The deadline is Wednesday, Feb. 15; submit here.

The final judge is NCLR fiction editor Liza Wieland. She the author of seven books and three collections of short fiction, including, most recently the novel “Land of Enchantment.” She has won two Pushcart Prizes, the Michigan Literary Fiction Prize, a Bridport Prize in the UK, and fellowships from The National Endowment for the Arts, The North Carolina Arts Council, and the Christopher Isherwood Foundation. She has recently been awarded a second fellowship from the North Carolina Arts Council.

For over 20 years, East Carolina University and the North Carolina Literary & Historical Association have published the North Carolina Literary Review, a journal devoted to showcasing the Tar Heel State’s literary excellence. Described by one critic as “everything you ever wanted out of a literary publication but never dared to demand,” the NCLR has won numerous awards and citations.

Doris Betts was the author of three short story collections and six novels. She won three Sir Walter Raleigh awards, the Southern Book Award, the North Carolina Award for Literature, the John Dos Passos Prize, and the American Academy of Arts and Letters Medal for the short story, among others. Beloved by her students, she was named the University of North Carolina Alumni Distinguished Professor of English in 1980. She was a 2004 inductee of the North Carolina Literary Hall of Fame.

Anita Collins of Chapel Hill won the 2016 Doris Betts Fiction Prize for her story “The Anderson Kid,” in which a diver works to find the body of a drowned swimmer. Compassionate yet focused, this suspenseful tale filled its readers with an “absolute need to see.”

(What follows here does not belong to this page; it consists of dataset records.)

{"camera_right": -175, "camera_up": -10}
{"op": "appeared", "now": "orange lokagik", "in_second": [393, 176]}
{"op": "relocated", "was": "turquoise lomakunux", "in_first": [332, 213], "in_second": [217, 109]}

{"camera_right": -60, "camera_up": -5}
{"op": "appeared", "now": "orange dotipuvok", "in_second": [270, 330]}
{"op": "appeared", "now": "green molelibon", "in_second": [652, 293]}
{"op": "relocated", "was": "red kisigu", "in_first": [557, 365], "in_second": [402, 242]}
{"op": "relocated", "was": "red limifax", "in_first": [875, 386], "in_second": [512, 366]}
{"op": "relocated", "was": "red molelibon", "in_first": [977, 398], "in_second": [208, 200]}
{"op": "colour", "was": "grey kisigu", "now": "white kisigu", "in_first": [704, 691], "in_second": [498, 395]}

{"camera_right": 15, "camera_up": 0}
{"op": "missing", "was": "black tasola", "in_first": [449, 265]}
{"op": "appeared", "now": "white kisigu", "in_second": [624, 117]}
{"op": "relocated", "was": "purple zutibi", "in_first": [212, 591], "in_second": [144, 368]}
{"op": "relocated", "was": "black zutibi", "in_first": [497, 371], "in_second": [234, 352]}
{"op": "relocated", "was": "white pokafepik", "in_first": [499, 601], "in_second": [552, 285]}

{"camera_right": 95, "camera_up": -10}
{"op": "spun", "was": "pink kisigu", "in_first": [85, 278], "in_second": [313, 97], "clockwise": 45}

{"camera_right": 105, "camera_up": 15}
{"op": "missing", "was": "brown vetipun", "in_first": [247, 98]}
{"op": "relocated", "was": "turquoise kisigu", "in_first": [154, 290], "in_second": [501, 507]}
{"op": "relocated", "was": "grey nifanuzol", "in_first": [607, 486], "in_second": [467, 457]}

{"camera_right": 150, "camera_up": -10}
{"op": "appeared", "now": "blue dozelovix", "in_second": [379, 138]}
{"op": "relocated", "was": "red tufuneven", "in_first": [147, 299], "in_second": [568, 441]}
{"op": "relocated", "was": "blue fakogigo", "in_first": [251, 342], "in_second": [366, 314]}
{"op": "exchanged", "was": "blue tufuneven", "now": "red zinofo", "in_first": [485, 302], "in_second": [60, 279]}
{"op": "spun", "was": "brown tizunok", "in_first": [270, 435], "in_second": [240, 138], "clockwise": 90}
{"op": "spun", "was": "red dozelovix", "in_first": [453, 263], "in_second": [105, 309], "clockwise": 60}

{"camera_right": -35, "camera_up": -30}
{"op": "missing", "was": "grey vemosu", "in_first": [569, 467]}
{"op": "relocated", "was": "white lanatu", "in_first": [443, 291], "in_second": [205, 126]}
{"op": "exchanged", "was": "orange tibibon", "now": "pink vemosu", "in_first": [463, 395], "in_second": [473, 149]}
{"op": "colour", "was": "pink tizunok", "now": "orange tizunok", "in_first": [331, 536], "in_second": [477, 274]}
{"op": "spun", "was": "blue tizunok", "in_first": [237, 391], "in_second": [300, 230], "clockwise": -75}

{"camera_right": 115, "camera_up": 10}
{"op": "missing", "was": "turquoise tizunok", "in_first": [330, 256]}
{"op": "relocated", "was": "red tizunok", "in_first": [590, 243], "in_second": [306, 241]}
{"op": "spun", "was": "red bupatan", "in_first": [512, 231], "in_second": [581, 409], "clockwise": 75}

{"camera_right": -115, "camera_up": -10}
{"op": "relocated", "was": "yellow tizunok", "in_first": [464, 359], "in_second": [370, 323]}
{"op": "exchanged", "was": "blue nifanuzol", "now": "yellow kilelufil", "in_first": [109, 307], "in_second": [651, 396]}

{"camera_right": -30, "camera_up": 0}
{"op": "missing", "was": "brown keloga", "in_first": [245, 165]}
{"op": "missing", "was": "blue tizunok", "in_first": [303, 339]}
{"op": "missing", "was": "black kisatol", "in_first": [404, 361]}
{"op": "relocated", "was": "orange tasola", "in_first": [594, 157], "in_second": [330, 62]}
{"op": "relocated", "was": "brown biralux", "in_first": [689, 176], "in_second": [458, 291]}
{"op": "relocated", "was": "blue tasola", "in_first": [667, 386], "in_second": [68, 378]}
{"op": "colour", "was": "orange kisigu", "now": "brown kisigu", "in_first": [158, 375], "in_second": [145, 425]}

Taylor Brown’s “Rhino Girl,” which was also a compassionate but tough, economical story, won second place and also was selected for publication.

Here are the full guidelines:

  • The competition is open to any writer who is a legal resident of North Carolina or a member of the North Carolina Writers’ Network. North Carolina Literary Review subscribers with North Carolina connections (lives or has lived in NC) are also eligible.
  • The competition is for previously unpublished short stories up to 6,000 words. Multiple entries ok, but each requires a separate entry fee. No novel excerpts. Stories do NOT have to relate to NCLR’s annual special feature topic.
  • The deadline is Wednesday, February 15.
  • Simultaneous submissions OK, but please notify us immediately if your work is accepted elsewhere.
  • Submit previously unpublished stories online at https://nclr.submittable.com/submit.
  • Submittable will collect your entry fee via credit card ($10 NCWN members or NCLR subscribers / $20 for non-members/non-subscribers).
  • To pay submission fees by check or money order, make payable to the North Carolina Writers’ Network and mail to: Ed Southern, PO Box 21591, Winston-Salem, NC 27120- 1591
  • Documents must be Microsoft Word or .rtf files. Author’s name should not appear on manuscripts. (Submittable will collect and record your name and contact information.) If you have any problems submitting electronically, email NCLR’s Submission Manager.
  • If submitting by mail, mail story manuscript with a cover sheet providing name, address, email address, word count and manuscript title, to:

NCLR
ECU Mailstop
555 English
Greenville, NC 27858-4353
(but mail payment to the Network as per instructions above)

The winner and finalists will be announced by May 1. The winning story and select finalists will be published in the next year’s issue of the North Carolina Literary Review.

Questions may be directed to Margaret Bauer, Editor of the North Carolina Literary Review, at BauerM@ecu.edu.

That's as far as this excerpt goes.